Correlated MT and TIRF measurements using Sytox Green

Tethers of λ/2 DNA molecules were obtained following the same procedure than for the flow stretch MT experiments, in the same buffer. The force applied with the magnets to the tethered DNA was 1 pN. Then, a flow was applied by using the two in-parallel-working automatized syringe pumps.

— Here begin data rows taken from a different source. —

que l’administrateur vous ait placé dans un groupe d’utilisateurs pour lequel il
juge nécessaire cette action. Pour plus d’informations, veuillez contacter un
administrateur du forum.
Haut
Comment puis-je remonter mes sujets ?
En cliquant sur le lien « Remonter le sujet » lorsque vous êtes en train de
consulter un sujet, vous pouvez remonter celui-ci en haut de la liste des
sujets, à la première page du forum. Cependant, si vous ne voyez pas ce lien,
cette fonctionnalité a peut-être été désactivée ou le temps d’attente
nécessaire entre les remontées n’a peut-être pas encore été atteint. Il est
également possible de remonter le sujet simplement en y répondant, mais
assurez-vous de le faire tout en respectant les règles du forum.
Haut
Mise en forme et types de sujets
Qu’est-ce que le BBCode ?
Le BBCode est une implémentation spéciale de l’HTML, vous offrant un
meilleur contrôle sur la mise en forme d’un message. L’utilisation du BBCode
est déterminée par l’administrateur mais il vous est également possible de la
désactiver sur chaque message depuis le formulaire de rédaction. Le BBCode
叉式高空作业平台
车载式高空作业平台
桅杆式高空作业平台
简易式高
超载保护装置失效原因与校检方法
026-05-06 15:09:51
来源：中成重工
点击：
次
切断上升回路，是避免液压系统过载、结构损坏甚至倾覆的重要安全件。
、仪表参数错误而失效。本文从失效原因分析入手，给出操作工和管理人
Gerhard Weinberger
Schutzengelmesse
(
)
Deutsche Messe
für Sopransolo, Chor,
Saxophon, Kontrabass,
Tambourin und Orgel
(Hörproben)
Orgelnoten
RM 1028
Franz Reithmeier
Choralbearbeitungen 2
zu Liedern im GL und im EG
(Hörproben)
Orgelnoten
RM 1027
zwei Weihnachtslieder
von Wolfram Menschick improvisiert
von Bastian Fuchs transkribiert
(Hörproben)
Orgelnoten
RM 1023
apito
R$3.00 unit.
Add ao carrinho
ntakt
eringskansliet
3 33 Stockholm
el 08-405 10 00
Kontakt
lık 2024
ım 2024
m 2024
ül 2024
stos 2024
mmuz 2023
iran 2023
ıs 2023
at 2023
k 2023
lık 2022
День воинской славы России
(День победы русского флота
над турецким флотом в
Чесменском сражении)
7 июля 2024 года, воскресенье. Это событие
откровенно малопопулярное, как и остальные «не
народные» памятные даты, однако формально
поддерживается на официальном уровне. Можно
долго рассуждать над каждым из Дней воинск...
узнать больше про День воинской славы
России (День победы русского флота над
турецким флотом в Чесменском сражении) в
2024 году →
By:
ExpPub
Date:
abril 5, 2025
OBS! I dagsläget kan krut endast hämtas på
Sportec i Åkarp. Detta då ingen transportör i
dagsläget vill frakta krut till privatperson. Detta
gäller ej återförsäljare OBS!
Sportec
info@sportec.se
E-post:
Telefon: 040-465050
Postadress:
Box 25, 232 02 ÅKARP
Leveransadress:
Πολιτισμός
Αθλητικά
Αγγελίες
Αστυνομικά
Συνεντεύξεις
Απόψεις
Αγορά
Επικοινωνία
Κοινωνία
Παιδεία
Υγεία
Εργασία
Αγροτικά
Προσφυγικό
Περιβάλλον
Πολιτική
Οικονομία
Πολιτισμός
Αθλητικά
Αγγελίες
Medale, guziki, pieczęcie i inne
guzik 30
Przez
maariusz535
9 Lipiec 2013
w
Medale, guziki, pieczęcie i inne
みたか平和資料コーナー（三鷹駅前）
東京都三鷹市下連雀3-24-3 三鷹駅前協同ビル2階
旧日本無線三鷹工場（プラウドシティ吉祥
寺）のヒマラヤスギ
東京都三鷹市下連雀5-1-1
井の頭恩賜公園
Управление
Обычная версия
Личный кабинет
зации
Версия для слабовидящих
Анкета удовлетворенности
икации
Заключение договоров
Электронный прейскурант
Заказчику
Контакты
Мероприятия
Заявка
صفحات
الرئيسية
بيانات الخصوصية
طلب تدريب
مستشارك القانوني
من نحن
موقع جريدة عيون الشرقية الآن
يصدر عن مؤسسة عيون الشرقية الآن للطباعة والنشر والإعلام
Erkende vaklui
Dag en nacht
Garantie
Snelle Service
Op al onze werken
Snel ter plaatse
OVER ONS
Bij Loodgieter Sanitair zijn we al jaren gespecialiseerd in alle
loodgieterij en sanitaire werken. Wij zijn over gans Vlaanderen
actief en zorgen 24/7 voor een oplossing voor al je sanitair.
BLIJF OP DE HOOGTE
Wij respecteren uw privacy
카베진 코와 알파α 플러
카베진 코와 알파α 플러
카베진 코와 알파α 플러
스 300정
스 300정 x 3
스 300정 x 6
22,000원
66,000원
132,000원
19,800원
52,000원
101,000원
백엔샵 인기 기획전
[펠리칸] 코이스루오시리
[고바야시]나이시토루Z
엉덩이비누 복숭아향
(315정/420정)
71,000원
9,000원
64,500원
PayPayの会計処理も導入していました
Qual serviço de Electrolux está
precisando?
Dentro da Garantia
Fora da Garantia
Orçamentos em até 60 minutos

One syringe pump was filled with buffer and the other contained the same buffer supplemented with 50 nM Sytox Green, 1 mM Trolox, 20 mM glucose, 8 µg/ml glucose oxidase and 20 µg/ml catalase. 500 frames were acquired while the synchronized syringe pumps alternated between 20 and 180 µl min−1, so the DNA located in the middle part of the channel was exposed to buffer and buffer containing Sytox Green at a constant 200 µl min−1 flow rate. At the same time, the tracking of the beads was followed by videomicroscopy at 120 Hz. Analysis of the bead’s spatial coordinates and fluorescence data was performed as described in previous sections.